In response to two court rulings in California (Livermore v. Heckler) and Massachusetts (Bouchard v. Secretary ), SSA's policy of using an optional State supplementary (OSS) payment rate for an individual in the couple portion of a spouse-to-spouse deeming
computation was revised. For residents of California and Massachusetts, an OSS payment
rate for an eligible couple is used when determining eligibility and payment in spouse-to-spouse
deeming cases to comply with the court orders.
To restore national uniformity to spouse-to-spouse deeming policy, the OSS payment
computation in all cases changed, effective October 1, 1988. When calculating the
amount of the OSS payment in all States with an OSS, a couple's combined countable
income in excess of the Federal benefit rate (FBR) for a couple is subtracted from
an OSS rate for a couple.

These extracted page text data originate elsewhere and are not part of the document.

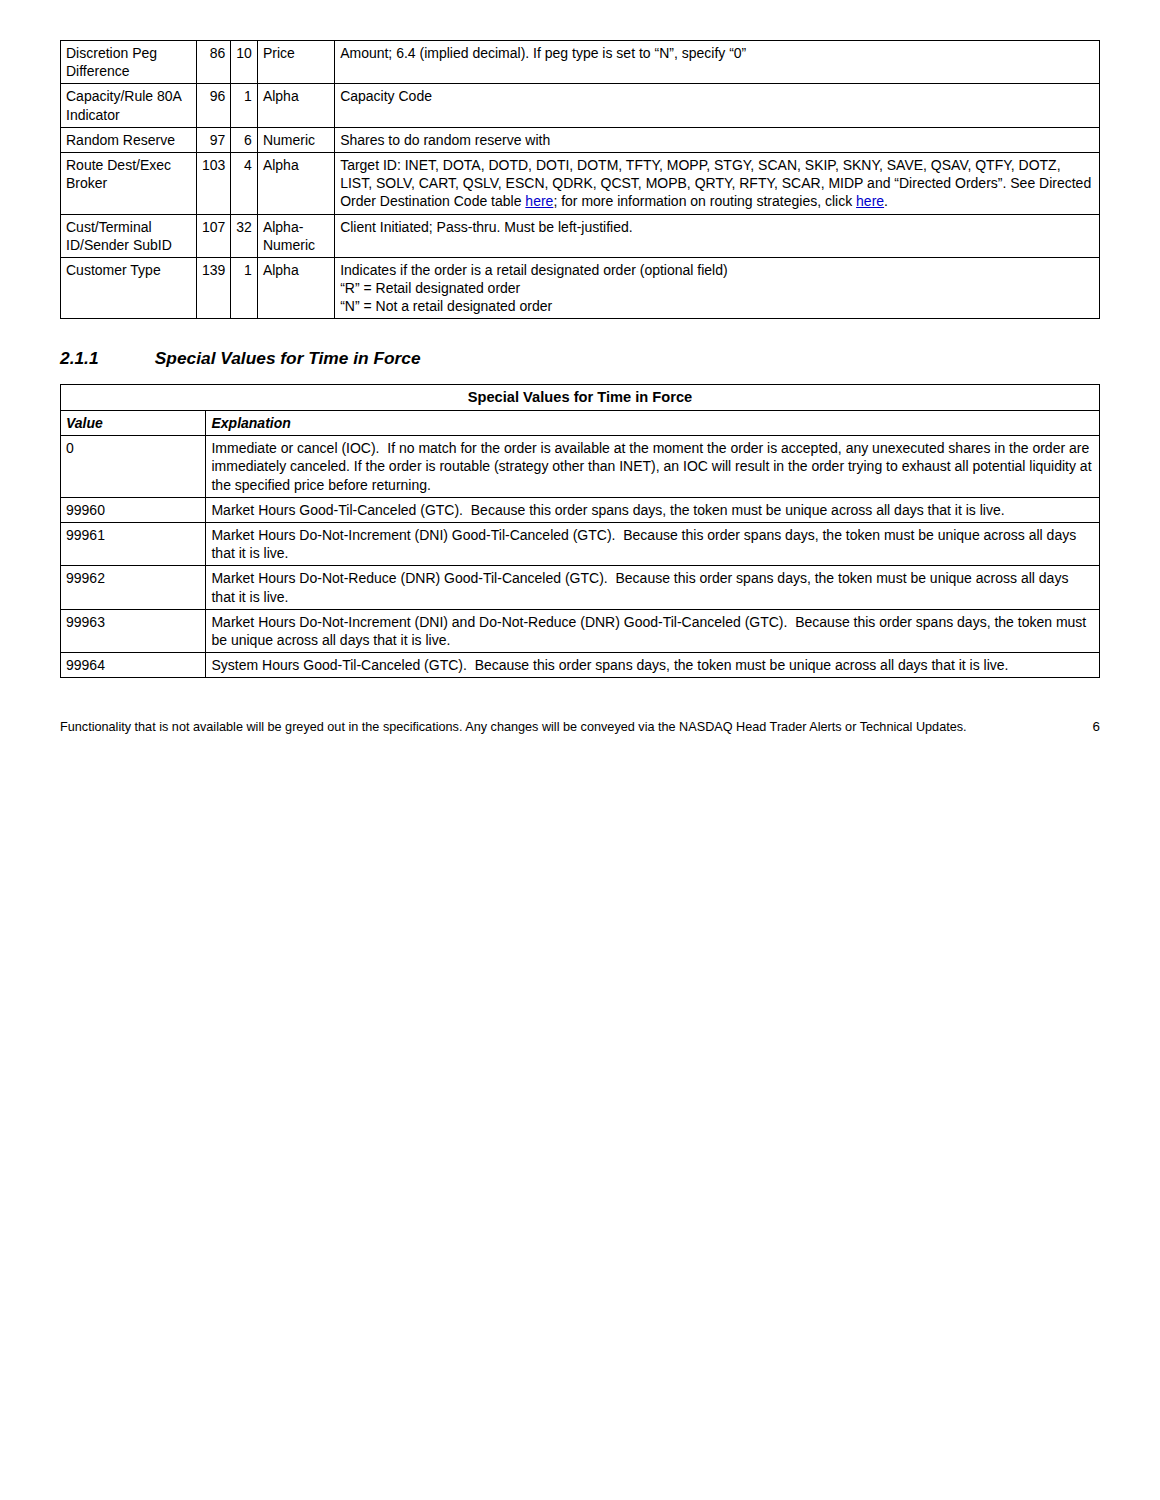| Discretion Peg Difference | 86 | 10 | Price | Amount; 6.4 (implied decimal). If peg type is set to “N”, specify “0” |
| Capacity/Rule 80A Indicator | 96 | 1 | Alpha | Capacity Code |
| Random Reserve | 97 | 6 | Numeric | Shares to do random reserve with |
| Route Dest/Exec Broker | 103 | 4 | Alpha | Target ID: INET, DOTA, DOTD, DOTI, DOTM, TFTY, MOPP, STGY, SCAN, SKIP, SKNY, SAVE, QSAV, QTFY, DOTZ, LIST, SOLV, CART, QSLV, ESCN, QDRK, QCST, MOPB, QRTY, RFTY, SCAR, MIDP and “Directed Orders”. See Directed Order Destination Code table here ; for more information on routing strategies, click here . |
| Cust/Terminal ID/Sender SubID | 107 | 32 | Alpha-Numeric | Client Initiated; Pass-thru. Must be left-justified. |
| Customer Type | 139 | 1 | Alpha | Indicates if the order is a retail designated order (optional field) “R” = Retail designated order “N” = Not a retail designated order |
2.1.1 Special Values for Time in Force
| Special Values for Time in Force |
| Value | Explanation |
| 0 | Immediate or cancel (IOC). If no match for the order is available at the moment the order is accepted, any unexecuted shares in the order are immediately canceled. If the order is routable (strategy other than INET), an IOC will result in the order trying to exhaust all potential liquidity at the specified price before returning. |
| 99960 | Market Hours Good-Til-Canceled (GTC). Because this order spans days, the token must be unique across all days that it is live. |
| 99961 | Market Hours Do-Not-Increment (DNI) Good-Til-Canceled (GTC). Because this order spans days, the token must be unique across all days that it is live. |
| 99962 | Market Hours Do-Not-Reduce (DNR) Good-Til-Canceled (GTC). Because this order spans days, the token must be unique across all days that it is live. |
| 99963 | Market Hours Do-Not-Increment (DNI) and Do-Not-Reduce (DNR) Good-Til-Canceled (GTC). Because this order spans days, the token must be unique across all days that it is live. |
| 99964 | System Hours Good-Til-Canceled (GTC). Because this order spans days, the token must be unique across all days that it is live. |
Functionality that is not available will be greyed out in the specifications. Any changes will be conveyed via the NASDAQ Head Trader Alerts or Technical Updates.
6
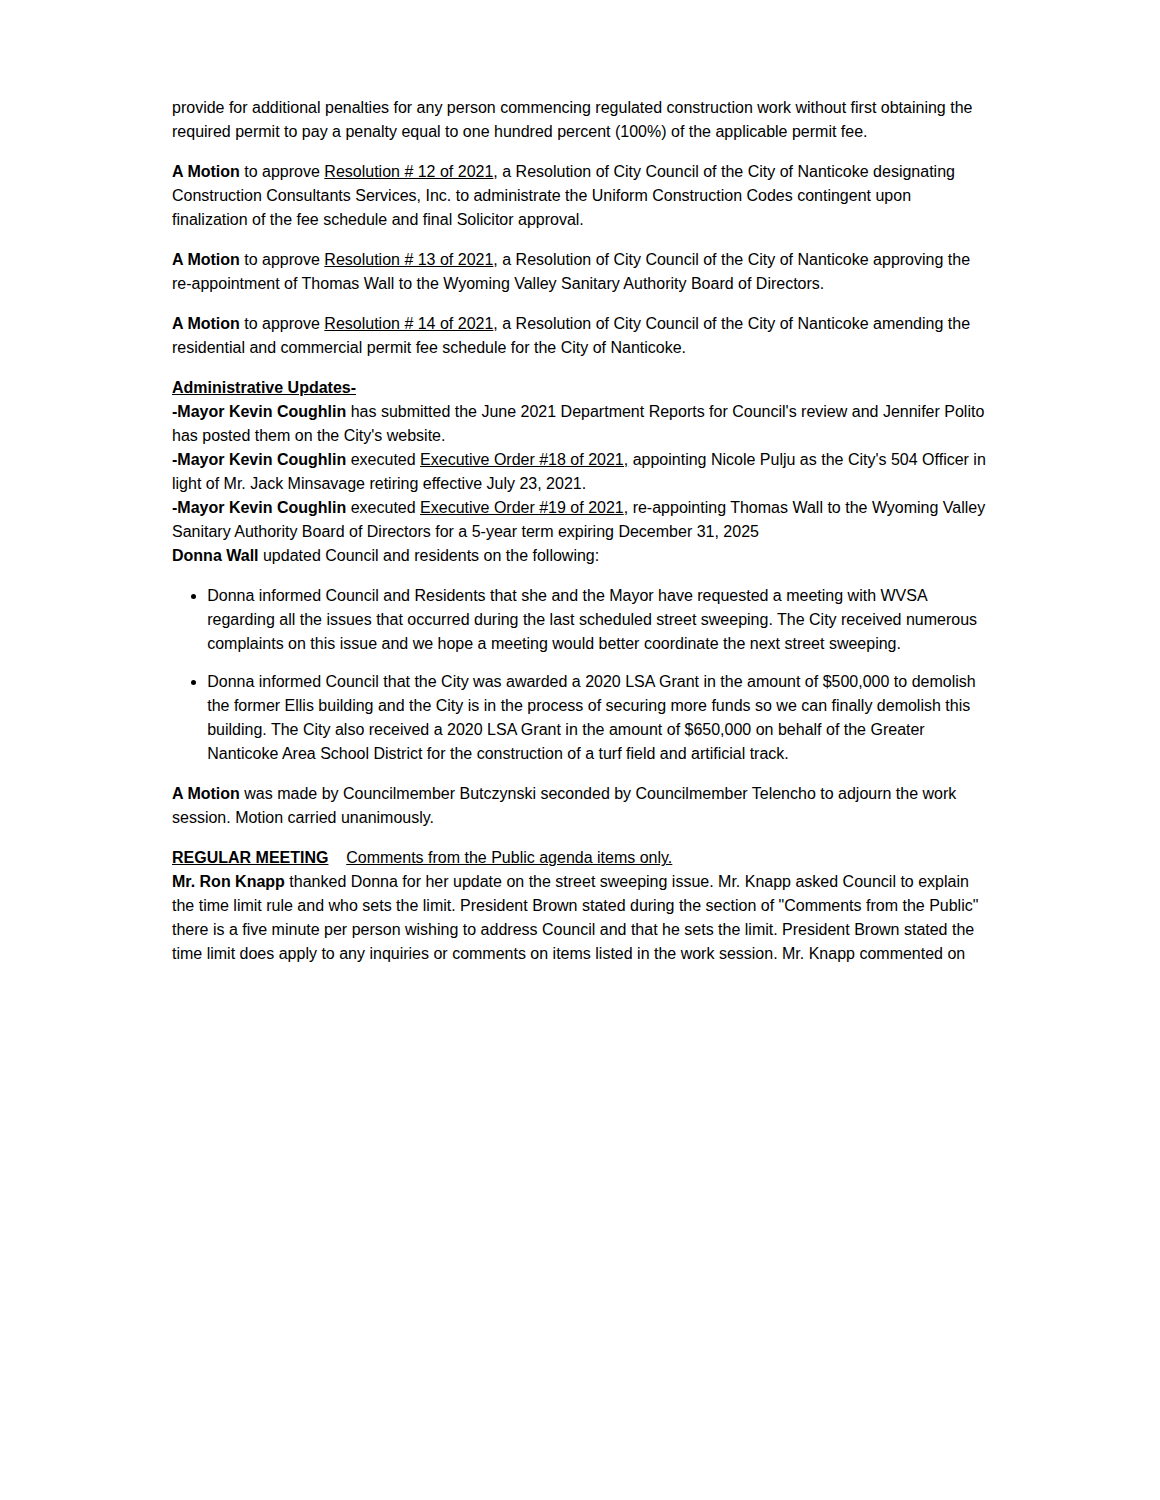provide for additional penalties for any person commencing regulated construction work without first obtaining the required permit to pay a penalty equal to one hundred percent (100%) of the applicable permit fee.
A Motion to approve Resolution # 12 of 2021, a Resolution of City Council of the City of Nanticoke designating Construction Consultants Services, Inc. to administrate the Uniform Construction Codes contingent upon finalization of the fee schedule and final Solicitor approval.
A Motion to approve Resolution # 13 of 2021, a Resolution of City Council of the City of Nanticoke approving the re-appointment of Thomas Wall to the Wyoming Valley Sanitary Authority Board of Directors.
A Motion to approve Resolution # 14 of 2021, a Resolution of City Council of the City of Nanticoke amending the residential and commercial permit fee schedule for the City of Nanticoke.
Administrative Updates-
-Mayor Kevin Coughlin has submitted the June 2021 Department Reports for Council's review and Jennifer Polito has posted them on the City's website.
-Mayor Kevin Coughlin executed Executive Order #18 of 2021, appointing Nicole Pulju as the City's 504 Officer in light of Mr. Jack Minsavage retiring effective July 23, 2021.
-Mayor Kevin Coughlin executed Executive Order #19 of 2021, re-appointing Thomas Wall to the Wyoming Valley Sanitary Authority Board of Directors for a 5-year term expiring December 31, 2025
Donna Wall updated Council and residents on the following:
Donna informed Council and Residents that she and the Mayor have requested a meeting with WVSA regarding all the issues that occurred during the last scheduled street sweeping. The City received numerous complaints on this issue and we hope a meeting would better coordinate the next street sweeping.
Donna informed Council that the City was awarded a 2020 LSA Grant in the amount of $500,000 to demolish the former Ellis building and the City is in the process of securing more funds so we can finally demolish this building. The City also received a 2020 LSA Grant in the amount of $650,000 on behalf of the Greater Nanticoke Area School District for the construction of a turf field and artificial track.
A Motion was made by Councilmember Butczynski seconded by Councilmember Telencho to adjourn the work session. Motion carried unanimously.
REGULAR MEETING Comments from the Public agenda items only.
Mr. Ron Knapp thanked Donna for her update on the street sweeping issue. Mr. Knapp asked Council to explain the time limit rule and who sets the limit. President Brown stated during the section of "Comments from the Public" there is a five minute per person wishing to address Council and that he sets the limit. President Brown stated the time limit does apply to any inquiries or comments on items listed in the work session. Mr. Knapp commented on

The Federal and State payments must be computed separately,
both for an individual and for a couple.
The effect of the policy change is limited to:
Cases where the combined income of the couple exceeds the sum of the FBR for an eligible
couple plus the OSS for an individual, but is less than the sum of the eligible couple
FBR and the OSS payable to an eligible couple; i.e., prior to the policy change, these
individuals were ineligible; or
Cases where the OSS payable to a couple in the deeming computation exceeds the OSS
payable as an individual, and therefore the individual State supplement is used. Prior
to the policy change, the couple computation resulted in a lower payment, and so the
payment was made using spouse-to-spouse deeming. Effective October 1, 1988, these
cases are paid using the individual computation.